Because substantial evidence supports the IJ’s conclusion that the Kornetskyis neither suffered past persecution nor have a well-founded fear of future persecution, it follows that the IJ correctly denied asylum.1 And because the Kornetskyis cannot prove eligibility for asylum, they necessarily fail to satisfy the more stringent standard for withholding of deportation. Koliada v. INS, 259 F.3d 482, 489 (6th Cir.2001).

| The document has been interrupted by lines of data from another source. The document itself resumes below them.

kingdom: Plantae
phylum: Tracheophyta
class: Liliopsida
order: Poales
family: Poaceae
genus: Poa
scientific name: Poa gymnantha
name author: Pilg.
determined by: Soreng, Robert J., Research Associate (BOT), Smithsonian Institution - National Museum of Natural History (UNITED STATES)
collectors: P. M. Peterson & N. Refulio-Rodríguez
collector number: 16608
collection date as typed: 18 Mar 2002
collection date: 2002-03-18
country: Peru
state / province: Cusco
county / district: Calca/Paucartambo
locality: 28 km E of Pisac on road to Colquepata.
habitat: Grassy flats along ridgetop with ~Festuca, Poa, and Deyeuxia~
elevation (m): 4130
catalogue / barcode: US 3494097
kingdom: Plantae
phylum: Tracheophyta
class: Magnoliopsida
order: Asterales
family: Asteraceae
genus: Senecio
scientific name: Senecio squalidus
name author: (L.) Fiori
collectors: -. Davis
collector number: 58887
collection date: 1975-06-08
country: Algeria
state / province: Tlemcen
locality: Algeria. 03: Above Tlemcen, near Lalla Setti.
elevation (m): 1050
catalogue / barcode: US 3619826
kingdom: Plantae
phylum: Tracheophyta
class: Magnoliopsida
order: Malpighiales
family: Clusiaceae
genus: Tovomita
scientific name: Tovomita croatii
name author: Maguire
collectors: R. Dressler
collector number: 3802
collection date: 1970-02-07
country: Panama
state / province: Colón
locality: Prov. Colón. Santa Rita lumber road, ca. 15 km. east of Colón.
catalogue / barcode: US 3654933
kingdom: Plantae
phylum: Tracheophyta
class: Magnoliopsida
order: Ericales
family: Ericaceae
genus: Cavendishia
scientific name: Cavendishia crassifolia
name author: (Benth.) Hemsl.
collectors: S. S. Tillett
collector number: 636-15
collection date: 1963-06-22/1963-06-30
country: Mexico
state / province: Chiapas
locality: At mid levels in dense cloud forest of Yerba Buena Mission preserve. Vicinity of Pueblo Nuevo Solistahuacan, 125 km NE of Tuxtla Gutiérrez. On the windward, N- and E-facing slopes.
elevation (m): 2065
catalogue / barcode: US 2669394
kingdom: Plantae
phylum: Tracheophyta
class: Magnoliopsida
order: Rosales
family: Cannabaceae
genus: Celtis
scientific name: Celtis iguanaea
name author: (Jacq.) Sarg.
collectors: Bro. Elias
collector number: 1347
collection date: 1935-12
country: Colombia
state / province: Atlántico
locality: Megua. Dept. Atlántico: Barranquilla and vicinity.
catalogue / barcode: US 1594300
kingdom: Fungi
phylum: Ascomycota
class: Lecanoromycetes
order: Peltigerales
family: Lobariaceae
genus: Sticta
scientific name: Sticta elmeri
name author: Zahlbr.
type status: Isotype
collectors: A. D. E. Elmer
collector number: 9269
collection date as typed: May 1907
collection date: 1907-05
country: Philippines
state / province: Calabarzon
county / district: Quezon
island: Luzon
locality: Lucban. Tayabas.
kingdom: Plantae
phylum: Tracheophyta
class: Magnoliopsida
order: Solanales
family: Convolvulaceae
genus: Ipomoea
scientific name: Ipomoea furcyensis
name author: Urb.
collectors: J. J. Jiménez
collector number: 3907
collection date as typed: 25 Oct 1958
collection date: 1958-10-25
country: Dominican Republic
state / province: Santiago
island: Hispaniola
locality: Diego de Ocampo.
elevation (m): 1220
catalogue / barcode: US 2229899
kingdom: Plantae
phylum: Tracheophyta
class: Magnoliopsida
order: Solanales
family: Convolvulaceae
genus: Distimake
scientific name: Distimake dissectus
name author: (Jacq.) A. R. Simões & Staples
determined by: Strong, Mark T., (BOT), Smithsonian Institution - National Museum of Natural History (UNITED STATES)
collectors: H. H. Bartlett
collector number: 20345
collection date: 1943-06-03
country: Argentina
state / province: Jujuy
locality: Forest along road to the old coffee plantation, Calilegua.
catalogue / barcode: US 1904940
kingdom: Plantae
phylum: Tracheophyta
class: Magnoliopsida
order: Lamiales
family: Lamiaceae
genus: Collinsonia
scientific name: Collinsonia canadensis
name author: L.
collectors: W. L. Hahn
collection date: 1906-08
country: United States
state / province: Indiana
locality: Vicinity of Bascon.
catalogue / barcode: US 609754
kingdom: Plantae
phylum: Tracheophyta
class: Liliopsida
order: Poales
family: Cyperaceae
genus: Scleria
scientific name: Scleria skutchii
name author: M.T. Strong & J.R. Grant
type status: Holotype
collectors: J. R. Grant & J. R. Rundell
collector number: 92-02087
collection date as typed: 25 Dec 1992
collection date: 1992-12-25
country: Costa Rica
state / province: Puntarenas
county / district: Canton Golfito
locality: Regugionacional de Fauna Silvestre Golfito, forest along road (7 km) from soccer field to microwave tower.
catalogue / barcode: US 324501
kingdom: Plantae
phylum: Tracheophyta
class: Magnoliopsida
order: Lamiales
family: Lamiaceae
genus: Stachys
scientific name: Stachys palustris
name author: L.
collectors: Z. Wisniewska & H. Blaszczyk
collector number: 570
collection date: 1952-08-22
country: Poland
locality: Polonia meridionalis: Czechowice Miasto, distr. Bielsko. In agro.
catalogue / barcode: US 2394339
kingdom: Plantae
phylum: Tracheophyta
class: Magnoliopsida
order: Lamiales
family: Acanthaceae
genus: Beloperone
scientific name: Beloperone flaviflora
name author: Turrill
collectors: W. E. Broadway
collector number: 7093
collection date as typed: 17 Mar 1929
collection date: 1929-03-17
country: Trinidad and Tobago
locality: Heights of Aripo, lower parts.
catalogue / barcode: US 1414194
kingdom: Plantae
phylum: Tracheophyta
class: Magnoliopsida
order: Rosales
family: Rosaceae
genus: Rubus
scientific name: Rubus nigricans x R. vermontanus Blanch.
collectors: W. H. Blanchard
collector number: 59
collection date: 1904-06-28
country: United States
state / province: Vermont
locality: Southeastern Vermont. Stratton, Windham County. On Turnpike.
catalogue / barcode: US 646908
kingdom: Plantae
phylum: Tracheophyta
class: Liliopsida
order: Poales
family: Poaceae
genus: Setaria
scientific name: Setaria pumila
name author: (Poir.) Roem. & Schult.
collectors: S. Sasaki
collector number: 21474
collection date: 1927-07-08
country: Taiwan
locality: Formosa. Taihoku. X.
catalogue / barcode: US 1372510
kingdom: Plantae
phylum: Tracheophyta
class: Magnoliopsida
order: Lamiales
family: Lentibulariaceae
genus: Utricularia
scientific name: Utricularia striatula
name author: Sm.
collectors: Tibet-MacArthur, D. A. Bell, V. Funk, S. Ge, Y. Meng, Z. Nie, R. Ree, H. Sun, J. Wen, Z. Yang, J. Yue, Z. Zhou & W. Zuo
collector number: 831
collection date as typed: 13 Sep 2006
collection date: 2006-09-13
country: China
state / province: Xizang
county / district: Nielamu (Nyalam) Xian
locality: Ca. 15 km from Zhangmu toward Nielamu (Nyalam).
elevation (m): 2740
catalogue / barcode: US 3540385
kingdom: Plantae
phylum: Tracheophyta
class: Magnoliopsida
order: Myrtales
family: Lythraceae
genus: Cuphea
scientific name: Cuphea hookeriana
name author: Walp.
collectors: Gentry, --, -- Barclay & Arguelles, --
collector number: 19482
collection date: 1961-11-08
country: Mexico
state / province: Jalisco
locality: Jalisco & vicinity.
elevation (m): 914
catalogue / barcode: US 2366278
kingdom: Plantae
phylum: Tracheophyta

BIA Affirmance Without Opinion
Finally, the Kornetskyis challenge the BIA’s use of summary-affirmance procedures under 8 C.F.R. § 1003.1(e). We find nothing improper in the BIA’s application of the regulations to this case. Moreover, because we review the IJ’s decision directly, “our ability to conduct a full and fair appraisal of [the Kornetskyis’] case is not compromised.” Denko, 351 F.3d at 732 (citations and internal quotation marks omitted).
Motion to Remand
During the pendency of this petition, the Kornetskyis filed a motion to remand premised on their intent to move the BIA to reopen their proceeding to allow consideration of an application for adjustment of status. A separate panel of this court denied the motion, finding remand unwarranted given the Kornetskyis’ ability to pursue relief before the BIA concurrently with the relief sought here. At oral argument, the Kornetskyis again urged remand, seeming to continue to labor under the misconception that the pendency of this appeal foreclosed pursuit of adjustment of status through a motion to reopen. Regulations, however, permit an alien to file a motion to reopen with the BIA even while a petition for review pends. See 8 C.F.R. § 1003.2.
Ill
Because substantial evidence supports the IJ’s denial of asylum, we deny the Kornetskyis’ petition for review.
. The IJ's single mistaken reference to Yugoslavia instead of Ukraine in its opinion fails to alter our conclusion that substantial evidence supports her determination. Viewing the IJ’s reference in context convinces us that the IJ correctly considered Ukraine, not Yugoslavia, in evaluating the Kornetskyis' request for asylum.